COLOMBO: Sri Lanka missed the bus once, but it’s damned if it’s going to do it again.
Back in the 1980s, when Princess Diana chose a Ceylon Blue Sapphire for her engagement ring, the island’s gem industry didn’t realise the marketing opportunity it had missed by not tom-tomming the princess’ choice. Not this time.
Almost the whole world now knows that the cornflower blue stone glittering on the finger of Kate Middleton, who married Britain’s Prince William on Friday, was mined in Sri Lanka. It was Janaka Ratnayake, chairman of the Sri Lanka Export Development Board (SLEDB), who hit upon the idea of publicising the Ceylon Blue Sapphire’s “royal” connections. “We missed the opportunity to link the gem with royalty when Diana wed Charles in 1981. We should have gone to town then, saying that the sapphire in Diana’s ring had been mined right here in Sri Lanka, but we let the event pass.

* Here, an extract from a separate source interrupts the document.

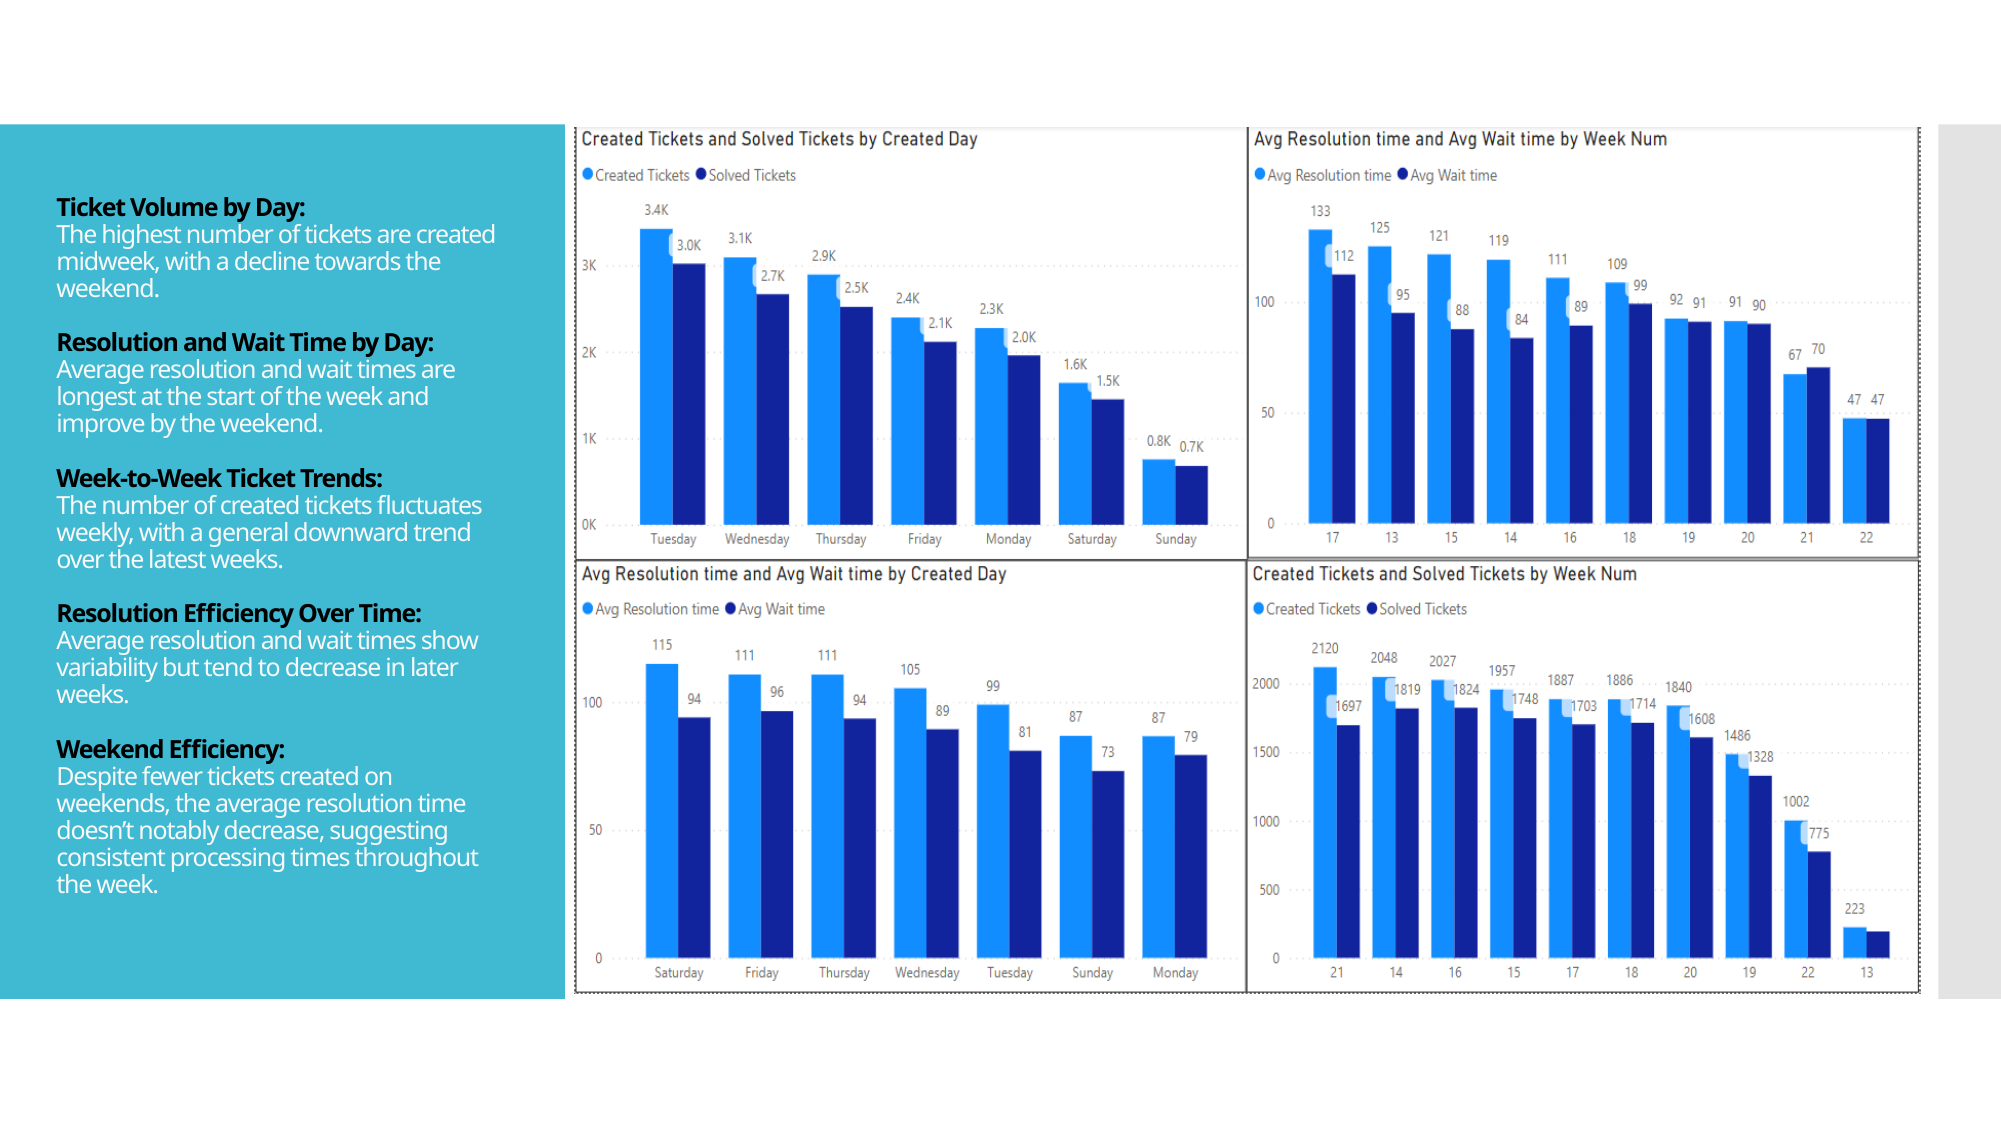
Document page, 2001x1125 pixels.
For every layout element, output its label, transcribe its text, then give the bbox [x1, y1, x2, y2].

picture [573, 127, 1923, 995]
title Ticket Volume by Day: The highest number of tickets are created midweek, with a decline towards the weekend. Resolution and Wait Time by Day: Average resolution and wait times are longest at the start of the week and improve by the weekend. Week-to-Week Ticket Trends: The number of created tickets fluctuates weekly, with a general downward trend over the latest weeks. Resolution Efficiency Over Time: Average resolution and wait times show variability but tend to decrease in later weeks. Weekend Efficiency: Despite fewer tickets created on weekends, the average resolution time doesn’t notably decrease, suggesting consistent processing times throughout the week. [41, 184, 525, 940]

When we learnt last year that Prince William had gifted Diana’s ring to Kate, we were determined not to miss the bus again,” Ratnayake says.
With this in mind, the Sri Lanka Gem and Jewellery Association (SLGJA) approached advertising agency Grant McCann and Erikson to create a campaign highlighting the “royal” qualities of the Ceylon sapphire that could be released internationally.
Delineating the strategy behind the promotion, Neela Marikkar, chairperson of the agency, says: “We knew that the royal wedding of 2011 would be a far greater media event than the one in 1981, given the explosion in the media scene since then.
The enormous increase in the electronic media and the onset of online communication has made one’s reach global. So we decided to target people largely through new media.”
Grant created the website www.ceylonsapphire.co.uk to tell the world (and particularly Britain) about Kate’s ring, the uniqueness of the Ceylon sapphire, and its historical association with royalty.
The print and electronic media were not ignored. Some 250 international journalists who were covering the wedding were given a press kit including a gem-studded, silver-plated tea spoon with the URL www.ceylonsapphire.co.uk engraved into the handle.
The reaction was all Sri Lanka hoped for. “Newspapers in the UK and overseas kept carrying stories on Kate’s ring, specifically its links with Sri Lanka,” says Ratnayake.
These reports were then put on the website for a multiplier effect. The site was updated frequently with news about the wedding preparations, not losing out on any of the juicy tidbits. But it also acted as a window to the world of gems and jewellery and associated fashions, with an accent on Sri Lanka.
The second stage of the campaign was the creation of a Ceylon Blue sapphire and diamond hair pin, which was gifted on behalf of SLGJA to Kate Middleton to wear on her wedding day. The sapphire in the hair pin was to act as Kate’s ‘something blue’ in the tradition of weddings where the bride must wear ‘something old, something new, something borrowed, something blue’, the association said. The hair pin was delivered to the Middleton family home in Berkshire and the story fed to the press, getting instant coverage on popular wedding blogs.
Explaining the rationale for not going in for a large-scale advertising campaign, Ratnayake says: “Firstly the gem is not a manufactured item, but a mined item. Secondly, it is a rare item and an expensive one at that. So, we have to target the relatively small but high end of the market.”
The SLEDB is silent on how much the campaign has cost. Ratnayake says the expense is in the region of a “few hundred thousand dollars” but refuses to be precise. But he’s got cause to be pleased. Jewellers everywhere are overwhelmed with orders for replica rings, with some retailers reporting an 800 per cent increase in sales of sapphires. “In the US, which is a major market for Sri Lankan gems, the demand for the stone has surged in the past few weeks,” beams Sheriff Abdul Rahuman, an SLGJA office-bearer.